Compte-rendu Adada au Comité Régional du Spectacle Vivant  (CRSV)

Le Comité Régional du Spectacle Vivant de ce mercredi 28 septembre 2009 avait pour cadre le Conseil Régional de Basse Normandie. Présidé par Romuald Duval (Synavi )et René Paréja (Syndeac) en présence  de militants des deux organisations. . Point de détail non négligeable, sur les onze militants syndicaux présents, neuf sont aussi adhérents de l’adada ! Étaient présents trois responsables culturels du Conseil Régional. Citons les : Jacques Maignan secrétaire général des services du Conseil Régional, Isabelle Labiche-Mitendorff, directrice du Service Culturel, et Mohamed El Katid chargé de mission de ce même service. Dernière observation, les militants présents couvraient une grande variété de disciplines artistiques et de fonctions. Absences remarquées : grandes villes, départements, DRAC…

CRSV …Un an de fonctionnement : premier bilan

À quoi sert le CRSV ?

Créé à l’initiative des syndicats employeurs Synavi et Syndeac, remplit-il les missions que l’on attend de lui ?

René Paré rappellera ses buts et objectifs. Le CRSV est là pour concertation, coordination, harmonisation des politiques publiques concernant les arts vivants. Il aura été bien avant l’heure une « conférence régionale du spectacle vivant »….Il a donc tenu régulièrement des réunions abordant des sujets d’intérêt général : l’emploi et la formation furent notamment sa principale préoccupation. Le dernier rassemblement du CRSV aura permis de jeter une lumière crue sur les problèmes de la danse…créant l’impératif d’apporter au plus vite des solutions à un secteur en détresse.

Personne ne contestera   que le CRSV a agité et favorisé une meilleure prise de conscience des problèmes liés au développement des arts vivants.

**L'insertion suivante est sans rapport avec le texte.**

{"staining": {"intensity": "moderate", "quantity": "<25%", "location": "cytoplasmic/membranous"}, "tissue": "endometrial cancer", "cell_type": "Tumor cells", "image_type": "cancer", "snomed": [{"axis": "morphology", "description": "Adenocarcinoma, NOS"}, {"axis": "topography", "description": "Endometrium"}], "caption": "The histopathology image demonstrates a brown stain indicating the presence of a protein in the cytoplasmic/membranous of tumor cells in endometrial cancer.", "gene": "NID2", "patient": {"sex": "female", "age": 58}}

Cependant je me permettrais de faire observer que le bilan est mitigé.

Le CRSV en mal ?

Les politiques introuvables !

En effet on ne peut que déplorer l’absence récurrente des « politiques »  …Qui transforme implicitement le CRSV en organe technique alors que la profession de foi des fondateurs le voulait aussi et surtout politique.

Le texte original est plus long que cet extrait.